A Lanzhou-Urumqi railway freight train passes a herd of camels near Jinchang, Gansu province, in July 2019. Photo: Wang Lu
A passenger train runs on the Boktutar Gas Railway near Yakeshi, Inner Mongolia Autonomous Region, northern China, in July 2015. This beautiful railway section was built between the 1920s and 1940s to transport timber harvested from the Greater Kingan Mountains.Photo: Wang Riku
One of the few steam locomotives still in use in China, one of the few steam locomotives still in use in China, on the Sandaoling Coal Mine Special Railway in Hami City, Xinjiang Uyghur Autonomous Region, in January 2019. Photo: Wang Lu

Drone technology has greatly expanded Wang’s reach, allowing him to capture new perspectives that, in his words, “show the characteristics of railways in different landscapes.”

“China is a vast country, and the landscapes in the north, south, west and coastal areas are really different.”

Despite the challenges of spending up to six months on the road, Wang says he has gotten used to the unusual lifestyle.

In March 2018, a Nanning-Kunming Railway freight train passes through Qiannan Fuyu-Miao Autonomous Prefecture in southwestern China’s Guizhou Province. Photo: Wang Lu
A Chifeng Daba Silver Railway coal train crosses the snow-covered grasslands of northern China’s Inner Mongolia Autonomous Region in March 2016. Photo: Wang Lu
In November 2023, a freight train crosses a deep valley on the Neijiang-Lipanshui Railway near Zhaotong city in southwestern China’s Yunnan province.

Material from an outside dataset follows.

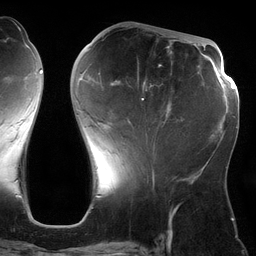
Breast MRI (dynamic contrast-enhanced), one axial slice. Position 49 of 134 along the scan axis. Cropped to one breast. Dynamic contrast-enhanced series, time point 2 of 6 at this slice position (early post-contrast). 3 T. TE 2.7 ms, TR 6.5 ms. 1.2 mm slice thickness. 256 × 256 image matrix, field of view 200 × 200 mm. Female patient.
Structures marked on this image (semi-automatically segmented with operator editing):
- enhancing-tissue mask used for the functional tumour volume (all voxels passing the contrast-enhancement thresholds inside the analysis volume; usually the tumour): bounding box (x1, y1, x2, y2) in pixels: (79, 41, 183, 127)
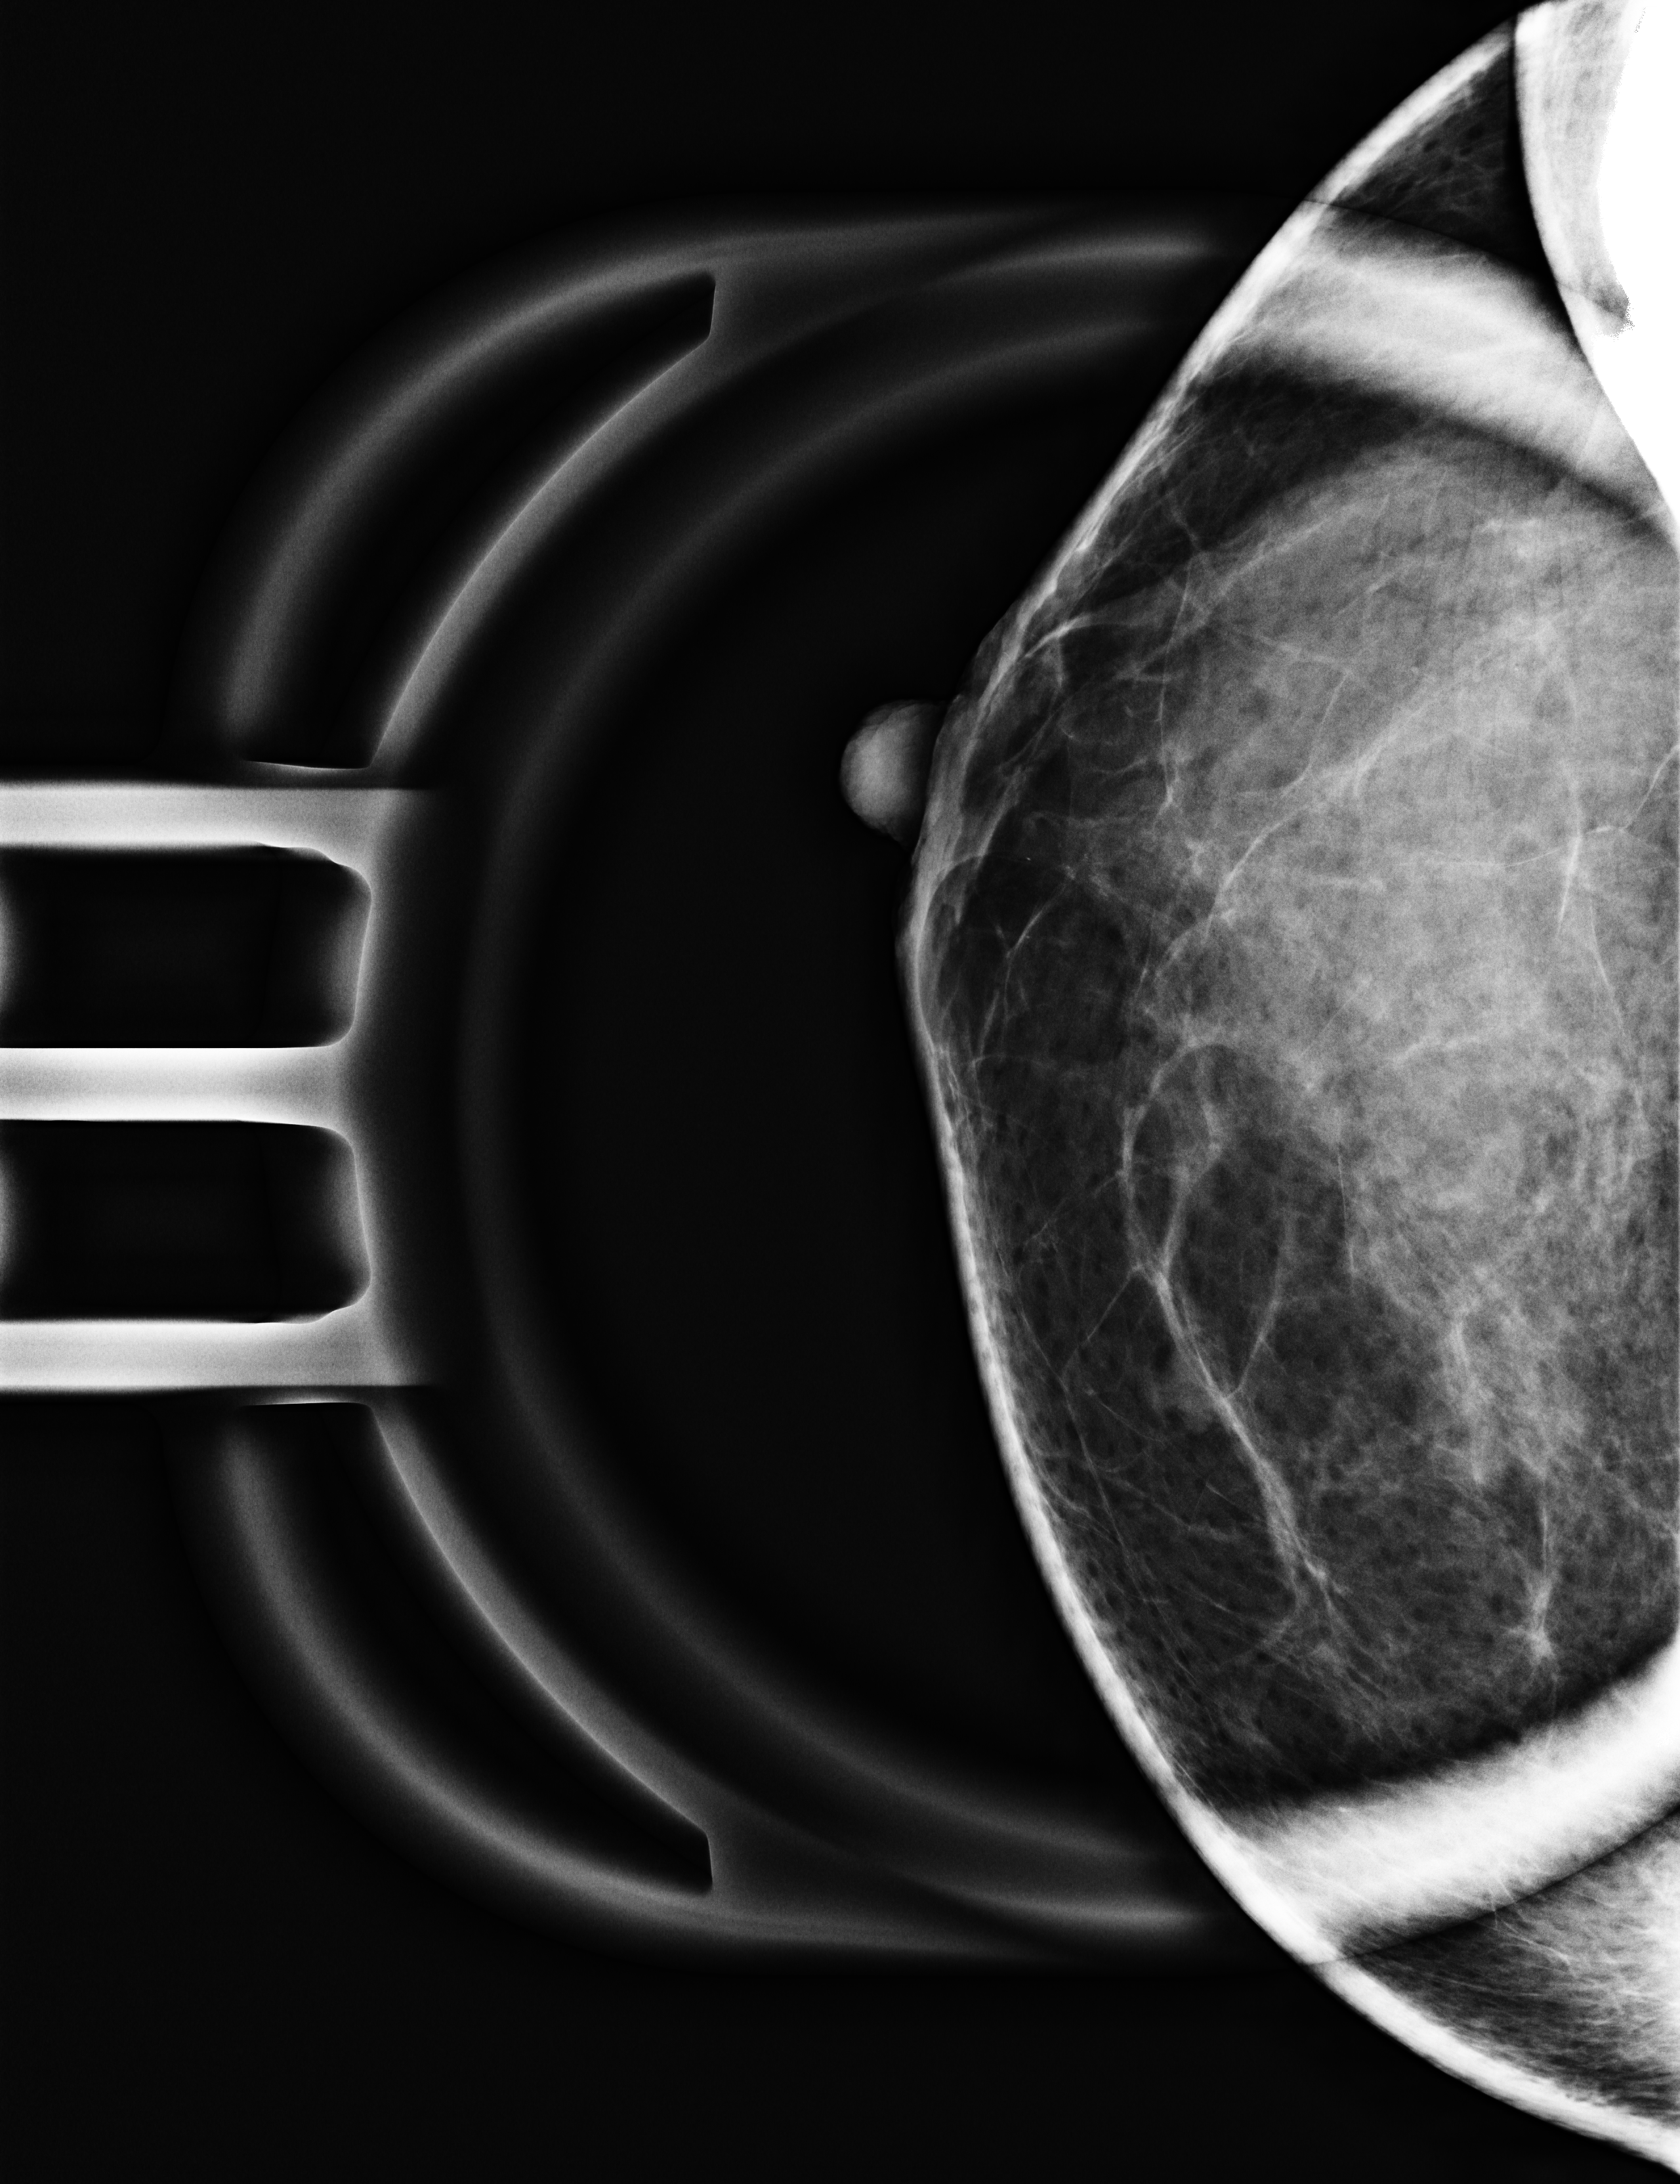
Additional (diagnostic) view; compressed breast thickness 28 mm; system: Selenia Dimensions. Female patient, age 58 years.
Image type: full-field digital mammogram. Breast: right. Projection: craniocaudal (CC) view, magnification.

Photo: Wang Lu
In March 2016, a freight train on the Chengkun Line connecting Kunming and Chengdu passes through Deng Valley in Chuxiongi Autonomous Prefecture, Yunnan Province. Photo: Wang Lu

“In recent years, government social control has become increasingly strict, and the possibility of conflict with neighboring countries has also increased,” he says. “I don’t know if railway photography will be banned or restricted, probably in the next few years.

“Plus, as parents get older, we have to spend more time together. So we have to get all the shots we can as quickly as possible.”